Bill Jaffe was a mercurial gentleman who enjoyed a great kick regaling Bob and me stories of Hollywood and what in those days were off-color jokes. Bob and I once took dates to Reuben’s on 58th Street for post-theatre pastrami specials and booze with him signing the check on his dad’s house account. “Your friends seem to have a rather voracious appetite,” he let Bob know.

Bob recently contacted me after a long absence telling he was relocating his residence continuing as a Financial Advisor in Saratoga Springs, NY. We recalled many past road trips to Skidmore. He let me know he befriended a Dartmouth-related fellow Saratogan. “Each time he sees me he offers a big ‘Wah Hoo Wah’ (discarded cheer) rushing over to show the label in his jacket…J. Squeeze.”

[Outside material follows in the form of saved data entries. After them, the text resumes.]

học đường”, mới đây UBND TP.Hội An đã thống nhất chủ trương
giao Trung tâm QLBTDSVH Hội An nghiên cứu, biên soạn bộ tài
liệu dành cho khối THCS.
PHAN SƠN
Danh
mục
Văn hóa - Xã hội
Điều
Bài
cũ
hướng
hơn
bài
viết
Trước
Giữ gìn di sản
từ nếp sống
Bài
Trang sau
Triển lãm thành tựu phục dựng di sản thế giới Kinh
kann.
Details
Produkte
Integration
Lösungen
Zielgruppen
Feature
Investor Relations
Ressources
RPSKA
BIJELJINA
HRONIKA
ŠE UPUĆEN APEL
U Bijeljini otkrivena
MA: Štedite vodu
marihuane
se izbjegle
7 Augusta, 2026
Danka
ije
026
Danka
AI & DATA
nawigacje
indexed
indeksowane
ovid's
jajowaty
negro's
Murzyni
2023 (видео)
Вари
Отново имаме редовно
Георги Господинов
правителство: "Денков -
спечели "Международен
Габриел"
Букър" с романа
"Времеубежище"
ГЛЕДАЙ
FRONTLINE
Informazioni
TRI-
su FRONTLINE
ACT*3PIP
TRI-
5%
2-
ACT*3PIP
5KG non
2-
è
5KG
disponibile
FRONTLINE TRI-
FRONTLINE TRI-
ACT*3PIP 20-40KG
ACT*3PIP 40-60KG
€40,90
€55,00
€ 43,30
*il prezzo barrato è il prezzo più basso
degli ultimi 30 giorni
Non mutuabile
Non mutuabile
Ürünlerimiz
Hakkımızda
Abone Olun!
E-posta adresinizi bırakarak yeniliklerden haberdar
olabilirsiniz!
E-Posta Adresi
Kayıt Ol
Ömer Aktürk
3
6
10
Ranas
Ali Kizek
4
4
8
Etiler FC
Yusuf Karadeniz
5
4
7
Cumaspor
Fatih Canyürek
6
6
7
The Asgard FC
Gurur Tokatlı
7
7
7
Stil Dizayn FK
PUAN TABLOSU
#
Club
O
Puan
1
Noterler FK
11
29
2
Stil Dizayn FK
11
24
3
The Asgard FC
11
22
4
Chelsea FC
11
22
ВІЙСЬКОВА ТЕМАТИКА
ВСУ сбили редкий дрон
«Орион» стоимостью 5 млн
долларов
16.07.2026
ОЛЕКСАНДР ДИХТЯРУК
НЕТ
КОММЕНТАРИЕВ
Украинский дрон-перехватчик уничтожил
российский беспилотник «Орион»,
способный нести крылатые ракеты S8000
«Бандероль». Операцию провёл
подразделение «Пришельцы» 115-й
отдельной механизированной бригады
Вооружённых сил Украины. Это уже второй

Sixty-five years later bet we could still bring down the house with Dr. Krankheit— only this time at an old age home.






Some years ago, while
living in Princeton and enjoying the easy proximity of Langrock’s voluminous inventory of correctly styled gentlemens’ wear, I still traveled to Madison Avenue for nearby annual medical consults. I combined those essentials with visits to 44th Street, where a cordial welcome was always waiting.
One of those occasions was marked by the purchase of an attractive summer weight sport jacket and the replenishment of some khaki poplin trousers. When I requested the addition of cuffs, I still recall the offer of preferred dimension and how satsified I was to select the wider size. That attention to detail was always offered at JPress.

Stan Pilshaw

A tale of 1 Town and 2 Cities: In long ago 1947 my parents made the then required appointment with the Director of Admissions at Dartmouth, Albert Dickerson. At the insistence of my high school history teacher (and loyal Dartmouth grad), I was presented as a candidate for the Class of 1952. After a comfortable night at the Hanover Inn, Director Dickerson performed his welcoming ritual and encouraging interview.
Some months later, after similar ocçasions at Boston University, Brown, Columbia and Penn, I opted for the Wharton School and the big(?) city of Philadelphia. Penn was an Ivy League football power in those days, coached by the ever loyal single wing disciple George Munger.
The campus was home to almost 40 chapters of national fraternities and, after pledging one of these, I had my first exposure to proper narrow lapel jackets, button down oxford shirts, deepest charcoal gray cuffed slacks, repp ties and cordovan wing tips. The cost was not insignificant, but I helped out by washing dishes in the fraternity house kitchen.
Four years and City # 2 later, I found myself stationed at an Army base across the Potomac from Washington, where the fierce summer heat brought me to Julius Garfinckel and my first pair of the erstwhile darkest charcoal trousers, this time in cool lightweight tropical wool.
The rest, as the saying goes, found me never far from New Haven, Nassau Street, West 44th, or somehow best of all, at Mt. Auburn Street.

Stan Pilshaw

Richard – Can’t tell you how much I have enjoyed your stories over the years. The Cambridge store was a much needed education to a raw kid from South Dakota. And a source of pleasure until I moved to Minneapolis ten years later. And then there were the visits of the traveling to hotel showroom Minneapolis where I would spend entirely too much time choosing a new necktie. My tastes were so consistent that on one visit to the New York I bought a terrific tweed jacket, and when it arrived (altered, of course) my wife who had been with me when I bought it, said, “That’s identical to one you already have!” She was right, and since the original is still not worn out, I have a perfect spare stored away.

Thanks for sharing your memories.

Walt Graff, H 61


Walt Graff

Mr. Harouse: late ‘20s through’30s Pitt was favored by Jewish collegians denied entrance to restricted Ivies.

Richard E. Press

I was on the varsity intercollegiate debate team at DePauw and competed against some of the Dartmouth boys at the Harvard Invitational in 1964. Bright college years indeed!